Konzentriertes Spiel: Helena Tillert (links) und Kirsten Vent spielen eine kurze Begegnung auf der Bühne. Foto: Zgoll

Kassel. Busse, Bahnen, Haltestellen sind nicht nur Mittel auf dem Weg von A nach B. Sie sind auch Orte möglicher Begegnung, möglicher Berührung. Für ein paar flüchtige Augenblicke können wir uns näher kommen – oder aber aneinander vorbeischauen. „Hey Du – Geschichten aus dem Liniennetz“ heißt die aktuelle Produktion des Theater Chaosiums. Viel Beifall gab es dafür bei der Premiere am Mittwoch von den vollen Rängen im Dock 4.

Die Inszenierung ist eine pfiffige, tiefsinnige, aber auch sehr witzige Collage, die Filmsequenzen mit dem Spiel auf der Bühne verbindet. Sehr gelungen ist die Idee, dass der rote Faden, der sich durch die kurzen Geschichten und Momentaufnahmen fädelt, zwischen Leinwand und Bühne hin- und herwechselt.

Menschen im Liniennetz: Eine junge Frau, die ihrer kranken Oma Tee und Obst bringen möchte, eine andere, die sich aufgeregt auf den Weg zu ihrem Blind Date macht. Eine kesse Jugendliche, die sich Kaugummi kauend und zur Musik ihres MP3-Players auf die Sitze einer Straßenbahn flegelt.
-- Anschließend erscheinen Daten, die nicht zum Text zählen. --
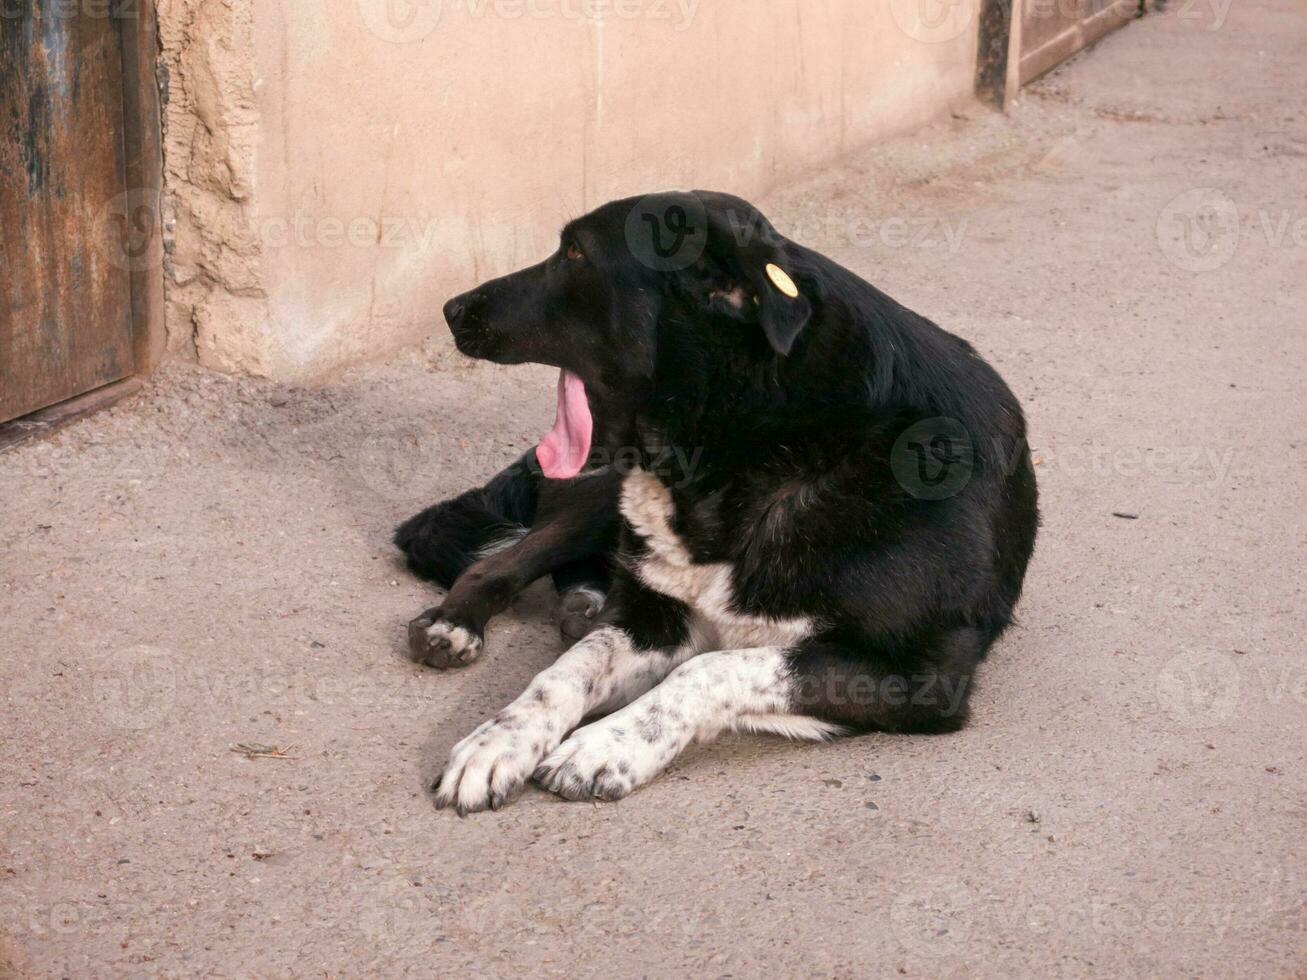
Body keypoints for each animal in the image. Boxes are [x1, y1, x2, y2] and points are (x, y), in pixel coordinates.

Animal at [402, 192, 1035, 815]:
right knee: (504, 559)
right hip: (598, 495)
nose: (452, 308)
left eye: (576, 253)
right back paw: (457, 624)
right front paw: (499, 740)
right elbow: (566, 672)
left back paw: (583, 603)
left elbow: (710, 668)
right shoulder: (653, 621)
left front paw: (606, 744)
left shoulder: (920, 675)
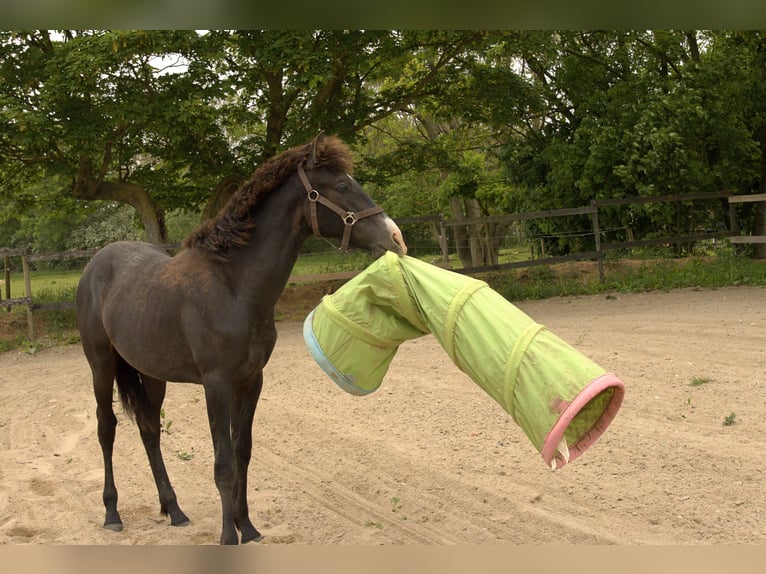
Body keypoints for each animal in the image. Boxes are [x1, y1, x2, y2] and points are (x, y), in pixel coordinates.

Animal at [75, 133, 407, 544]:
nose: (395, 236)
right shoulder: (216, 383)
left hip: (151, 374)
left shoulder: (250, 381)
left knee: (150, 430)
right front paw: (227, 537)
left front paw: (246, 527)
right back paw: (112, 513)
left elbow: (242, 452)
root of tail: (96, 263)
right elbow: (223, 464)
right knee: (106, 428)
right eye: (343, 186)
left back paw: (175, 510)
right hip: (101, 365)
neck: (234, 288)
Rentner, die sich genau darüber beschweren –„diese Jugend von heute“. Eine Gruppe von Menschen, die beim Versuch, Fahrpläne zu lesen, in Wut ausbricht.

All das ist mal im Film, mal auf der Bühne zu sehen. Dem Theater Chaosium gelingt überzeugend ein sensibles und zugleich schwereloses Zusammenspiel der Darsteller. Lob auch für die Regie von Lotta Heinisch und Dirk Radunz. Das Publikum bedankte sich mit viel Applaus.

Es spielten: Susanne Meusch, Kirsten Vent, Matthias Müller, Andreas Winkler, Sabine Masuch, Heidrun Budig, Helena Tillert, Wolfgang Diel, Gerhard Brunsch, sowie nur im Film Daniela Hoffmann und Brigitte Meinert.